**** Material provided
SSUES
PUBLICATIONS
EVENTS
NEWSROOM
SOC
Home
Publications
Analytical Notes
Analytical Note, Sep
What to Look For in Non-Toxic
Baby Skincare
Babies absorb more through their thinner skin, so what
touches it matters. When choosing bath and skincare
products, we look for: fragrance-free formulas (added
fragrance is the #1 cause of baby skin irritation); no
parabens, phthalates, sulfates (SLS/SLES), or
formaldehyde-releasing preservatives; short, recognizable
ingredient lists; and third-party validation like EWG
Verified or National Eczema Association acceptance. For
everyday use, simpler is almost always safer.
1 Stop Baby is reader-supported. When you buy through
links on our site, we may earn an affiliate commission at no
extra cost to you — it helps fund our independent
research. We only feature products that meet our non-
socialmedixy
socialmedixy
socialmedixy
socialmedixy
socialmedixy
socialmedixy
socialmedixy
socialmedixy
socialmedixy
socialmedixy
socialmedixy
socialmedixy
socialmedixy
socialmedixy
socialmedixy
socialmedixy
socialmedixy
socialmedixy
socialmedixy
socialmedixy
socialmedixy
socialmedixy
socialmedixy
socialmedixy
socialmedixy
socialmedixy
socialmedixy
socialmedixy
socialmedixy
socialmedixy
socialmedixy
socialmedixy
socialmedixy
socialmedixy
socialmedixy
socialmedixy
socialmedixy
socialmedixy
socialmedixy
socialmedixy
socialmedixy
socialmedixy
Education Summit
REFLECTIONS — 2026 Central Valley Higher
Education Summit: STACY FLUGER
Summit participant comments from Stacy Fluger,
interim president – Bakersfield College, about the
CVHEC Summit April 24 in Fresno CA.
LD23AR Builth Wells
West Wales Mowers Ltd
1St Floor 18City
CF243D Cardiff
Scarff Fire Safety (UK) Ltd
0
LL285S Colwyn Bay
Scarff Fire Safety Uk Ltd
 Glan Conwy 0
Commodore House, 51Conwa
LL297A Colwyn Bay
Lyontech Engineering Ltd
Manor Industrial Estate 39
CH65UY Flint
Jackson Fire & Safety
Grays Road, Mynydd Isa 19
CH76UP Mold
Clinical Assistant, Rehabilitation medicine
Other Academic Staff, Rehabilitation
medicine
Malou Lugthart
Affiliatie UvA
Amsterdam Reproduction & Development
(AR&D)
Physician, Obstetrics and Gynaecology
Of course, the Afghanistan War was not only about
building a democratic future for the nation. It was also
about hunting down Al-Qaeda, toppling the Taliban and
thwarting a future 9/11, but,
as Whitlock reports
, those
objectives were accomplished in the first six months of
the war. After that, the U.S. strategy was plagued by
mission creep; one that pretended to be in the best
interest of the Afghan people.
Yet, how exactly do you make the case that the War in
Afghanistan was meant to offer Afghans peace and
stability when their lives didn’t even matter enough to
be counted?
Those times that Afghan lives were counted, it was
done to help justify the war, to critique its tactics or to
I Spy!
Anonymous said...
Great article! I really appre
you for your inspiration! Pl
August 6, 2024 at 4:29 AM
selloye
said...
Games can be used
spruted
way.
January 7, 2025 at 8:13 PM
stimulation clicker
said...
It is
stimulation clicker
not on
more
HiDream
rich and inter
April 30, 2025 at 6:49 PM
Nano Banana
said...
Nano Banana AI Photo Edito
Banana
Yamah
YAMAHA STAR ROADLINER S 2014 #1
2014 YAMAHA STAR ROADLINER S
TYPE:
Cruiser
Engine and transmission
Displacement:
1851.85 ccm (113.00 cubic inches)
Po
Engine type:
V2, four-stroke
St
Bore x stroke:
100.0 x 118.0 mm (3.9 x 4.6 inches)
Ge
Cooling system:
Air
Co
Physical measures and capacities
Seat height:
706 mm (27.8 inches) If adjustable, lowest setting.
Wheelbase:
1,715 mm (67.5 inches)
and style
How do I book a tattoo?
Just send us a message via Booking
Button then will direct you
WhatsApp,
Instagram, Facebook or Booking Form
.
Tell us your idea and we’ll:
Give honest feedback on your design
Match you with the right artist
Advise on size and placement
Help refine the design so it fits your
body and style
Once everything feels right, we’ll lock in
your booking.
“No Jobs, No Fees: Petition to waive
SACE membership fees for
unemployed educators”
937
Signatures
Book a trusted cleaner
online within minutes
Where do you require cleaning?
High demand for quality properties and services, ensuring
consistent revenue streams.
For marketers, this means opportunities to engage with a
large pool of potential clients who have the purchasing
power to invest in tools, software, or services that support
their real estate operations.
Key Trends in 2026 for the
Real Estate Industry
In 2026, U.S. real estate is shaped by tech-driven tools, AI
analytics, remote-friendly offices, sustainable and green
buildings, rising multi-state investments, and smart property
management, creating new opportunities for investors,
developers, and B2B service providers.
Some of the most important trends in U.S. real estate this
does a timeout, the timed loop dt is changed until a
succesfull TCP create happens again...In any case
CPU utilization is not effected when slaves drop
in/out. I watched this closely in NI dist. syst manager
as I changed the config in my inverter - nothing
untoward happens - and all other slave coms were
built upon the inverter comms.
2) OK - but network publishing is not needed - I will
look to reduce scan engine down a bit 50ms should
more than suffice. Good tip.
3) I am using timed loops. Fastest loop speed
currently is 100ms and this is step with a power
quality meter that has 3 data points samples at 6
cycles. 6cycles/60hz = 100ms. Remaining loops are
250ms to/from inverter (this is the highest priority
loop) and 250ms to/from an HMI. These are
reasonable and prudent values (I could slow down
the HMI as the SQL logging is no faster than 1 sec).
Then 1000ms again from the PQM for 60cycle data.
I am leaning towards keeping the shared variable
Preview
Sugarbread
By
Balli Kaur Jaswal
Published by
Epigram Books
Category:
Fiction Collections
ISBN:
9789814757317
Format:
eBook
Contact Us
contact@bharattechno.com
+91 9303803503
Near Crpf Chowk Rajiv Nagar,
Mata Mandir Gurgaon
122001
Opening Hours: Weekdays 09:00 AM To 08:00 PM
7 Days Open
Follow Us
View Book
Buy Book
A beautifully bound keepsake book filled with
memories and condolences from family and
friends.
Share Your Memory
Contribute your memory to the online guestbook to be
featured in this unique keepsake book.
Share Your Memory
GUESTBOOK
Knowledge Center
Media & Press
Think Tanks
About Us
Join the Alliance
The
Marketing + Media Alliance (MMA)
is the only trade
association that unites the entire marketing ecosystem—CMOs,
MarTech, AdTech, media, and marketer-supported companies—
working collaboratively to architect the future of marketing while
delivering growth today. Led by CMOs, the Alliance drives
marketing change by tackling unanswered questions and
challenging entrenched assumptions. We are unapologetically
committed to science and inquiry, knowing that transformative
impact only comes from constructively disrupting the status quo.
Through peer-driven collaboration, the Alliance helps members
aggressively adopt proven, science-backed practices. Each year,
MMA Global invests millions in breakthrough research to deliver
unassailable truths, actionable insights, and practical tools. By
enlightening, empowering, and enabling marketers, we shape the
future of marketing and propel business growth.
********
Lines containing the word "timed" are to be tallied across the entries above; give only the resulting count.

2